** Opening INPUT DATA block **

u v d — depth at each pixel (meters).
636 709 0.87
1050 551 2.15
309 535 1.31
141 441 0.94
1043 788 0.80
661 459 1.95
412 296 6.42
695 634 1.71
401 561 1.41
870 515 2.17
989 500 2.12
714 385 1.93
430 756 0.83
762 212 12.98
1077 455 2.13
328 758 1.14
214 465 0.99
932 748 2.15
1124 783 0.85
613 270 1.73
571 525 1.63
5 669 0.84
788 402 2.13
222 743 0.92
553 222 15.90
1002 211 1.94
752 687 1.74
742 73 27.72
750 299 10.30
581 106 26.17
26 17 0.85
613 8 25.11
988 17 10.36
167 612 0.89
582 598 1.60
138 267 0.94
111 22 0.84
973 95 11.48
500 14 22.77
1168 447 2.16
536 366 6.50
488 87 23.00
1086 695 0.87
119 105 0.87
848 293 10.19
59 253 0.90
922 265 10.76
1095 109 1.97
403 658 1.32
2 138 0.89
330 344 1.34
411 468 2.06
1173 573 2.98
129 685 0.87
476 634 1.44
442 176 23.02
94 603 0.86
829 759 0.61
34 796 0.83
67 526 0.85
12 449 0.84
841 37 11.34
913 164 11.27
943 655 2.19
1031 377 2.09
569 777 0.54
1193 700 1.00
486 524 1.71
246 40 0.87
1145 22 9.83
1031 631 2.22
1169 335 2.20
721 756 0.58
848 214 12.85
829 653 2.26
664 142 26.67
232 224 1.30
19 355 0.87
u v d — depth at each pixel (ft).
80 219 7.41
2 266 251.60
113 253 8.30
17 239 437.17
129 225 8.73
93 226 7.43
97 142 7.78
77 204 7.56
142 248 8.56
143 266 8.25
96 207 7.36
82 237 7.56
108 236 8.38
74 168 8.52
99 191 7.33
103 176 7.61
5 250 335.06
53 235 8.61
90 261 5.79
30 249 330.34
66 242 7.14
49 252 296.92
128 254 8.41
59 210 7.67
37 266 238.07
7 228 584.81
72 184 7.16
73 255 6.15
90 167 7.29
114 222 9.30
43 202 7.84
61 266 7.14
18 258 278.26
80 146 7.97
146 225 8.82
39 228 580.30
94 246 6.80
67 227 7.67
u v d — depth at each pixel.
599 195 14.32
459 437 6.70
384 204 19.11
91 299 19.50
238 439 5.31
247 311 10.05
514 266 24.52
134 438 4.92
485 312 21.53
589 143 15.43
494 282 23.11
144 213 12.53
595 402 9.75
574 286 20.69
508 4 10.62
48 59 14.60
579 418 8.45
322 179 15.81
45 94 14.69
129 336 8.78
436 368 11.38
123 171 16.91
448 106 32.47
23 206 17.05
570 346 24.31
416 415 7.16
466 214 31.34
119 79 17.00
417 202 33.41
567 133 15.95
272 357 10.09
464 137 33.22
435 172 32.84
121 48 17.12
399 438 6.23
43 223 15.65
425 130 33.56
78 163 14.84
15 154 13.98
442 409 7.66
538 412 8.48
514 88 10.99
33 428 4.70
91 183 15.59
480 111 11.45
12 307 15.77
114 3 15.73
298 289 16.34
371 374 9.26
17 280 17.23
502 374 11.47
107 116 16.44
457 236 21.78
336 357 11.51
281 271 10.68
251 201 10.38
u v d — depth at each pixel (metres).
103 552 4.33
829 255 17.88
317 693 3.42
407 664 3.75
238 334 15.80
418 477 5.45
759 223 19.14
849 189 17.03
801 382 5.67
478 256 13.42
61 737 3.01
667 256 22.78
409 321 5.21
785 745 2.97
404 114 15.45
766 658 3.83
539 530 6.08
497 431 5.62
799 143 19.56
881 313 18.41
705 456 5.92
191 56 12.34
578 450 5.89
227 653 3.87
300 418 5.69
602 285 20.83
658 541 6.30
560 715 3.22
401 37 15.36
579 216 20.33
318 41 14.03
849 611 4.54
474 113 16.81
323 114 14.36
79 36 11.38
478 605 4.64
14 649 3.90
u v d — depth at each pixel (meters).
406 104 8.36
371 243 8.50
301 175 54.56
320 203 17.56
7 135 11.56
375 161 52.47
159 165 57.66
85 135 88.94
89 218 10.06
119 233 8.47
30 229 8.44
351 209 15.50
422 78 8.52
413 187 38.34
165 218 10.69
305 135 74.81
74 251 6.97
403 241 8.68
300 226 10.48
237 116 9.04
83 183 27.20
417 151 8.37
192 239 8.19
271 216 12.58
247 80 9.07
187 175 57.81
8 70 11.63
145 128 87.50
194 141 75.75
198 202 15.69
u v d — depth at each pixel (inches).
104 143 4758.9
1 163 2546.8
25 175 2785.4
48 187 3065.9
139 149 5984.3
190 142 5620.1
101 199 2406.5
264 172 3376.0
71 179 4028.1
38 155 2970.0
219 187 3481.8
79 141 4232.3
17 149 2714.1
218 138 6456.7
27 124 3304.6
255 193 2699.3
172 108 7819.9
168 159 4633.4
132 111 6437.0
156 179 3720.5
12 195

** Closing INPUT DATA block **

**WHAT IS NEEDED**. Scan the lines above, and whenever one holds the string "each", copy it.

**ANSWER TO THIS TASK**.
u v d — depth at each pixel (meters).
u v d — depth at each pixel (ft).
u v d — depth at each pixel.
u v d — depth at each pixel (metres).
u v d — depth at each pixel (meters).
u v d — depth at each pixel (inches).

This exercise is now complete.